Recombinant adenoviral vector expressing HCV NS4 induces protective immune responses in a mouse model of Vaccinia-HCV virus infection: a dose and route conundrum.

Hepatitis C virus (HCV) leads to chronic infection in the majority of infected patients presumably due to failure or inefficiency of the immune responses generated. Both antibody and cellular immune responses have been suggested to be important in viral clearance.

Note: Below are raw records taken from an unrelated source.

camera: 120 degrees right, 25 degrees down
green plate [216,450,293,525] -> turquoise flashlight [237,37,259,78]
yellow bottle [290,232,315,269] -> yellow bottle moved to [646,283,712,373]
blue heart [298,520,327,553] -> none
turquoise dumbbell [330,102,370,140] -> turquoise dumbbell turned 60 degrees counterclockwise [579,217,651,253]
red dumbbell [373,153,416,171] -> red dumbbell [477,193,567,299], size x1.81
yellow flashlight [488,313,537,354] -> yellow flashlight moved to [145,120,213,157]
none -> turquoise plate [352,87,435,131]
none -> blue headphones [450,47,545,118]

Non-replicative adenoviral vectors expressing antigens of interest are considered as attractive vaccine vectors for a number of pathogens. In this study, we sought to evaluate cellular and humoral immune responses against HCV NS4 protein using recombinant adenovirus as a vaccine vector expressing NS4 antigen. We have also measured the effect of antigen doses and routes of immunization on the quality and extent of the immune responses, especially their role in viral load reduction, in a recombinant Vaccinia-HCV (Vac-HCV) infection mouse model. Our results show that an optimum dose of adenovirus vector (2×10(7)pfu/mouse) administered intramuscularly (i.m.) induces high T cell proliferation, granzyme B-expressing CD8(+) T cells, pro-inflammatory cytokines such as IFN-γ, TNF-α, IL-2 and IL-6, and antibody responses that can significantly reduce the Vac-HCV viral load in the ovaries of female C57BL/6 mice. Our results demonstrate that recombinant adenovirus vector can induce both humoral and cellular protective immunity against HCV-NS4 antigen, and that immunity is intricately controlled by route and dose of immunizing vector.